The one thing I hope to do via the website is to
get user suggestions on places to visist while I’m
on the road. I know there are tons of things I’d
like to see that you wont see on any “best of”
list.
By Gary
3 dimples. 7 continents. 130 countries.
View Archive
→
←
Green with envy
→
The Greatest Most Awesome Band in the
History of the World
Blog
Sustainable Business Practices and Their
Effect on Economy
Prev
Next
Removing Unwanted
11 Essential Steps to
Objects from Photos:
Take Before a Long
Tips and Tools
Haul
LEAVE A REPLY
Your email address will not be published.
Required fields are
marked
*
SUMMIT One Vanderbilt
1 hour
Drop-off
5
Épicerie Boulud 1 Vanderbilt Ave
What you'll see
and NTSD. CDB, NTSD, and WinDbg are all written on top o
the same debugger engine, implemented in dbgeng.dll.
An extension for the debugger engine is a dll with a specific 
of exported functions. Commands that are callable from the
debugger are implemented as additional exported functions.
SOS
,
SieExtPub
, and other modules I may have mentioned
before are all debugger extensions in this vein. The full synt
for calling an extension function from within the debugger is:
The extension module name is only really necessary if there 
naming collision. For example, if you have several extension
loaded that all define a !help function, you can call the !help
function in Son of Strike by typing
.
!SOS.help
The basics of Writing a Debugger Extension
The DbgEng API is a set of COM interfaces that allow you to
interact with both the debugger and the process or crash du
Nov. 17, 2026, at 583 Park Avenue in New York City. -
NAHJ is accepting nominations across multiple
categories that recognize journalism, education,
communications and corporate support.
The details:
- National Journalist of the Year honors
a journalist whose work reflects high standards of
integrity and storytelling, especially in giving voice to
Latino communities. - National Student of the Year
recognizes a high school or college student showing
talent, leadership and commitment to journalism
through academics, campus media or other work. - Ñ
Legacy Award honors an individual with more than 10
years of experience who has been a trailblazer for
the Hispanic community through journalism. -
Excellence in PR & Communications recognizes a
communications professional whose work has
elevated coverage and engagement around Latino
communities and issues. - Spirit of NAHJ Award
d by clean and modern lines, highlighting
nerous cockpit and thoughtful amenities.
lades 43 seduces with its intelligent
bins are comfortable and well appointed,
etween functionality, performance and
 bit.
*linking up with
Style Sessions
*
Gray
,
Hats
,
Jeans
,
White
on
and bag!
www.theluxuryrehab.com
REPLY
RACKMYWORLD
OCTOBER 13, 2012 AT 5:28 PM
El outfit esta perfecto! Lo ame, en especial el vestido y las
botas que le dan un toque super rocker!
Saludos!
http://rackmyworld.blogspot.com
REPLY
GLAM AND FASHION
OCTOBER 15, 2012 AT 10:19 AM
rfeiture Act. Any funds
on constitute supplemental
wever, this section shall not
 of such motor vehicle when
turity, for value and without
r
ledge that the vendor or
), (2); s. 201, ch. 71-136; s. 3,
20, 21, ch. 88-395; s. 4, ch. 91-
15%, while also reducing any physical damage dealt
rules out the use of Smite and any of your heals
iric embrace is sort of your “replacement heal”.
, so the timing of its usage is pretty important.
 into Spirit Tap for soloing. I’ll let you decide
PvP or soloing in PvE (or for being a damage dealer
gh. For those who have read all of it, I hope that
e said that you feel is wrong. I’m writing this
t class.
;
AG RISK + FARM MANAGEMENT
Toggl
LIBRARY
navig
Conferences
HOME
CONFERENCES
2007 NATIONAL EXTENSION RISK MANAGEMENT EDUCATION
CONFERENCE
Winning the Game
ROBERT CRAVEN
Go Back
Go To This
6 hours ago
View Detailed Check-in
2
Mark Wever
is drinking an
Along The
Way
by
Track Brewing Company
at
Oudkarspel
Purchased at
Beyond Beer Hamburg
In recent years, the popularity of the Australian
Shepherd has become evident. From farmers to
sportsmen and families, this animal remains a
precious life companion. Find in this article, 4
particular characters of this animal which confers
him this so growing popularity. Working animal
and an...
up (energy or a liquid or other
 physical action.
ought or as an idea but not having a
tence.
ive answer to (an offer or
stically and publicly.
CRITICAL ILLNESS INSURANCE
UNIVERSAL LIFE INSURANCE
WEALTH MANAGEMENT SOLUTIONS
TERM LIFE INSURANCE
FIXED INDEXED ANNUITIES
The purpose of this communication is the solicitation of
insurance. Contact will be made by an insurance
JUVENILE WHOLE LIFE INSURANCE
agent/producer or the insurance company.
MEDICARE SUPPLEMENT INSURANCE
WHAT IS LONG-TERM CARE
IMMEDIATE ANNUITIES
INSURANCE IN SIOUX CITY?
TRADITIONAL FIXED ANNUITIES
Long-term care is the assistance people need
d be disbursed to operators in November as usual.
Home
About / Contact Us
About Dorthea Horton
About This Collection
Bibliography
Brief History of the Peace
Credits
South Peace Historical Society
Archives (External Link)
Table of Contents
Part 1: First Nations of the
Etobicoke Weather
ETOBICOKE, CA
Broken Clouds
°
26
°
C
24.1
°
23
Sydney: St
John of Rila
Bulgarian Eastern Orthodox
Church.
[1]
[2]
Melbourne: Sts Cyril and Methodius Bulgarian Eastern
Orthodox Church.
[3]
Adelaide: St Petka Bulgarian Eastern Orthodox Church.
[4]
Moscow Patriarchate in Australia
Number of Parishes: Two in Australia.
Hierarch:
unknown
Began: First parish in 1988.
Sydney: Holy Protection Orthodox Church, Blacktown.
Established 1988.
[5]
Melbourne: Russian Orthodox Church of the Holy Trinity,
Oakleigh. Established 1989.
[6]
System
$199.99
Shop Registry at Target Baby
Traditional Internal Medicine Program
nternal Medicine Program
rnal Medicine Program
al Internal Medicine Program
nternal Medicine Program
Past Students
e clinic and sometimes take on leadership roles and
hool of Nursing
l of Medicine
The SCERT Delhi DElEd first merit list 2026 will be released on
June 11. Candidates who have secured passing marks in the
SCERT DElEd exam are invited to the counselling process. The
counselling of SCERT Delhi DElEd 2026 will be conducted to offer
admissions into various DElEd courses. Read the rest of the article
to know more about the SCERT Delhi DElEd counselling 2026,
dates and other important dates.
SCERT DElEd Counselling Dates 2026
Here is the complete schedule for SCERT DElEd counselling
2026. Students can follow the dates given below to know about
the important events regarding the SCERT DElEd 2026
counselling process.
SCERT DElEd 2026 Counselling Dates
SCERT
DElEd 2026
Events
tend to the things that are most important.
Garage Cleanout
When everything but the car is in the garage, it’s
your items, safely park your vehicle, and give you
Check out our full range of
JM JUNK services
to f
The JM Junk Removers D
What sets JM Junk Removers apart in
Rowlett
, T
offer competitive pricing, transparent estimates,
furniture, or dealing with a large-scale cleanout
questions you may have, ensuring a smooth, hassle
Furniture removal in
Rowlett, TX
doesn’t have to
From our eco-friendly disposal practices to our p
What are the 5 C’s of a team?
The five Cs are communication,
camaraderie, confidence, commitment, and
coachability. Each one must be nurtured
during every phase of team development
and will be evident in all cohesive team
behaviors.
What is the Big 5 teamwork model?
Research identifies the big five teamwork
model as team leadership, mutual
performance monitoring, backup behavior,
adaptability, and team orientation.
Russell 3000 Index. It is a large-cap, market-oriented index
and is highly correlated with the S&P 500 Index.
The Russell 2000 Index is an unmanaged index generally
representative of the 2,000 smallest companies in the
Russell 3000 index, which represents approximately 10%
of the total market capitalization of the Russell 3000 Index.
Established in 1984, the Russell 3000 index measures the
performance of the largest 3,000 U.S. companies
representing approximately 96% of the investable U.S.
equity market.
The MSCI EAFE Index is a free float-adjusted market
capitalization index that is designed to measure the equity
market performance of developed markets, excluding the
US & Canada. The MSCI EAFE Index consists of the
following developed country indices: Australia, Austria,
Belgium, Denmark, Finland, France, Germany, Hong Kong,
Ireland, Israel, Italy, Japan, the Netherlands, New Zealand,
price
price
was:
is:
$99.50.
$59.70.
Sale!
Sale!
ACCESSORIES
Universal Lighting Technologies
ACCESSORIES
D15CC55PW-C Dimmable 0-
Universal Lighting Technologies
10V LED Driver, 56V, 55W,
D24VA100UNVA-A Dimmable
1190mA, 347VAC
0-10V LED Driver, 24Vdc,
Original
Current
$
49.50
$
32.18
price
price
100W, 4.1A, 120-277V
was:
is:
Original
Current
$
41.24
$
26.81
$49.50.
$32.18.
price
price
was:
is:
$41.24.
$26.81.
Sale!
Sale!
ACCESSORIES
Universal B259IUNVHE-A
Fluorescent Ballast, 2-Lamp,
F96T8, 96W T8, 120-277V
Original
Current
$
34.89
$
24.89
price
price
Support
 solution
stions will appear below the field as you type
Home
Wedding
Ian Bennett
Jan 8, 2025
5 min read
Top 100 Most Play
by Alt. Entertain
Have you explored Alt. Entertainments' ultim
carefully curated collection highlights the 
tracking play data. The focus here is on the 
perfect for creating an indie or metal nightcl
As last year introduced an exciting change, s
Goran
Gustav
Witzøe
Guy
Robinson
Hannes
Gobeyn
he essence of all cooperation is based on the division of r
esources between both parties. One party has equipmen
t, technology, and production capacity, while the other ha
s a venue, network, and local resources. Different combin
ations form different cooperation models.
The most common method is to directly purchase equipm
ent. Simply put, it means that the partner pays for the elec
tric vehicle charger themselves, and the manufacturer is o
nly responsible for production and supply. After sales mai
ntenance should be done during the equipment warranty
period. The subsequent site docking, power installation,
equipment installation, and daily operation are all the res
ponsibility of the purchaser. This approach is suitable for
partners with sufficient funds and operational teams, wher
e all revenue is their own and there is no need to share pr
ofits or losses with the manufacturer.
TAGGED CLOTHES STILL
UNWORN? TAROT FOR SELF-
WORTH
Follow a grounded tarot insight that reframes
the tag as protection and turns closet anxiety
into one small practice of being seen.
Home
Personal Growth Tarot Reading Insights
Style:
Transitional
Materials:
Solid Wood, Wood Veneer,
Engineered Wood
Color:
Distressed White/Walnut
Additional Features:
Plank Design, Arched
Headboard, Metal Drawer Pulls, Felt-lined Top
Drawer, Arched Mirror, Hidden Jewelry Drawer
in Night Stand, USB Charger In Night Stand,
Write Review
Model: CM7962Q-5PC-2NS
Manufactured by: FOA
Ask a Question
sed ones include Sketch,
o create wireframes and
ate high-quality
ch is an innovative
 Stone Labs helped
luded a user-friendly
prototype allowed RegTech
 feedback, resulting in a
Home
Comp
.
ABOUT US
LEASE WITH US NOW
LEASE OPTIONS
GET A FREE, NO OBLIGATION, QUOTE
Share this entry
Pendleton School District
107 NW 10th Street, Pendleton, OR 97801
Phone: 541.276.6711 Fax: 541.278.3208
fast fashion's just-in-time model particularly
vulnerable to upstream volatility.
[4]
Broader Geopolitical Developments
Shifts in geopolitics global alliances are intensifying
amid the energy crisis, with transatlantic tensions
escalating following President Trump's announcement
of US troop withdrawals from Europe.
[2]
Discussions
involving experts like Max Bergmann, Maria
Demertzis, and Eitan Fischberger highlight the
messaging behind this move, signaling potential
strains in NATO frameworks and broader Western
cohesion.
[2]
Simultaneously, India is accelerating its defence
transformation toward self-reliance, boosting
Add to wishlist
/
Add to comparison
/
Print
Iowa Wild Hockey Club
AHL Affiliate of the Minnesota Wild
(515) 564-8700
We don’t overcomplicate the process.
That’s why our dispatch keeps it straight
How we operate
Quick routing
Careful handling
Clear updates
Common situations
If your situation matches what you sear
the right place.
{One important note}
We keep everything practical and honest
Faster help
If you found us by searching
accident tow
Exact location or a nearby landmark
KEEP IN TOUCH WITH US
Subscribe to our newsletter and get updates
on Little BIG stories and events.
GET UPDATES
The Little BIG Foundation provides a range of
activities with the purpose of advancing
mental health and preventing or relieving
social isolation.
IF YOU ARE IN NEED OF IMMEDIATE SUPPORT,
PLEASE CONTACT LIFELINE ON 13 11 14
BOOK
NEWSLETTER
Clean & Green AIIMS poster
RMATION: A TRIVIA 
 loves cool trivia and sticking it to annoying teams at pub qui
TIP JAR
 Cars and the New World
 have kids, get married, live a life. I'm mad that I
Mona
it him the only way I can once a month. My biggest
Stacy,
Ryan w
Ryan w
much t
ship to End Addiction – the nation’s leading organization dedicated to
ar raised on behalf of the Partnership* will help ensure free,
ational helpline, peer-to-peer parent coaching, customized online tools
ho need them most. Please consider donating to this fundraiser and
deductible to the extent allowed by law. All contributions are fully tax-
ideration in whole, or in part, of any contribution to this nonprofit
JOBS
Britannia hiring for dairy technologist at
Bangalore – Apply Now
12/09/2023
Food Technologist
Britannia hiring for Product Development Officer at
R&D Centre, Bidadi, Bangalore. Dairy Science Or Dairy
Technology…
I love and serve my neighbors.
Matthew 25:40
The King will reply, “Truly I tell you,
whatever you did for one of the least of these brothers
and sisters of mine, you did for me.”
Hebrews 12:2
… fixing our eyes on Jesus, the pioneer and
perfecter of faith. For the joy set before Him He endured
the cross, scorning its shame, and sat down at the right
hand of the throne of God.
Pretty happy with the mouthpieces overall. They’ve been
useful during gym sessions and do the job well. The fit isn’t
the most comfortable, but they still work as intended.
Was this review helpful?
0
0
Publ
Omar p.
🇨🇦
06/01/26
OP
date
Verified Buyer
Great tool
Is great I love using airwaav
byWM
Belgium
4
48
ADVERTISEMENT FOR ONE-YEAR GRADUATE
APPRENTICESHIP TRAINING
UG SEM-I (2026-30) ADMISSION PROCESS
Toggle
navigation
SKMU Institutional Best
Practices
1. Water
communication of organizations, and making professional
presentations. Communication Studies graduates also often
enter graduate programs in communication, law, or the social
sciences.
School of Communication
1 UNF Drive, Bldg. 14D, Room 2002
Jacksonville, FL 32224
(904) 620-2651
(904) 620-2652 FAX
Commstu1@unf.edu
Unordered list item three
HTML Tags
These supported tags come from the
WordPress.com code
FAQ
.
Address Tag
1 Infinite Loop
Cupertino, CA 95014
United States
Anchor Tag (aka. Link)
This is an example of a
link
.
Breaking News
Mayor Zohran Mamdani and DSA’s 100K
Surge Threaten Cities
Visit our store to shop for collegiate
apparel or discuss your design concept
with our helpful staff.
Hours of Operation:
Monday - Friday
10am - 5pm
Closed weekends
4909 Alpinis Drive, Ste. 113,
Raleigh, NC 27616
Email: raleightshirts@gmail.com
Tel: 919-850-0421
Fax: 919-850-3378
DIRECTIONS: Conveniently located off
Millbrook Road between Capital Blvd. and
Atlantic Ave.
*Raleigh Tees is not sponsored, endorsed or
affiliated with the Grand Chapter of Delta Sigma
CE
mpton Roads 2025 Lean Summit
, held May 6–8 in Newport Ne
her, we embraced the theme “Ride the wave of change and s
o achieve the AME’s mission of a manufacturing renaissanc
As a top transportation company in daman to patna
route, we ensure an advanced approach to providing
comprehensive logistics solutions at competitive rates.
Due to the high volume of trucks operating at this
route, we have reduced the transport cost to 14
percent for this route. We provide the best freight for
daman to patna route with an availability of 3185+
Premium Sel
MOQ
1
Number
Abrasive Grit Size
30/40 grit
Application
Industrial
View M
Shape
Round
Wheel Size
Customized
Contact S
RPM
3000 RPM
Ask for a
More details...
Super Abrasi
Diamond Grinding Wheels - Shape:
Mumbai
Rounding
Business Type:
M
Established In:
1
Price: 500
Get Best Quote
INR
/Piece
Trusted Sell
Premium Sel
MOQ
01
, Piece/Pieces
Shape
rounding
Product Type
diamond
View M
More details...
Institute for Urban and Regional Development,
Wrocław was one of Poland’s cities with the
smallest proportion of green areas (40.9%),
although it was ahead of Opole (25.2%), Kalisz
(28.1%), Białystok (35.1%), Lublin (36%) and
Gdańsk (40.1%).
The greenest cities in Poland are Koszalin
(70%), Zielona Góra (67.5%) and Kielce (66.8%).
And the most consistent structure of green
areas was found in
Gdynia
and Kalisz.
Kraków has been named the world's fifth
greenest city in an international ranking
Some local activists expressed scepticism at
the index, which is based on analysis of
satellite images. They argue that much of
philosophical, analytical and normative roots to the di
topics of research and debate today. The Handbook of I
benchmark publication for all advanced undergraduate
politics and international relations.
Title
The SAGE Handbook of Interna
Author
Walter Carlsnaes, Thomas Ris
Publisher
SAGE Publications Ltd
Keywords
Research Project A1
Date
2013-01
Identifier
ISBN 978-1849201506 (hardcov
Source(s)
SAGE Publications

Task prompt: Copy out, from the material above, each line where the word "approach" is present.

Result of the task:
ponsibility of the purchaser. This approach is suitable for
route, we ensure an advanced approach to providing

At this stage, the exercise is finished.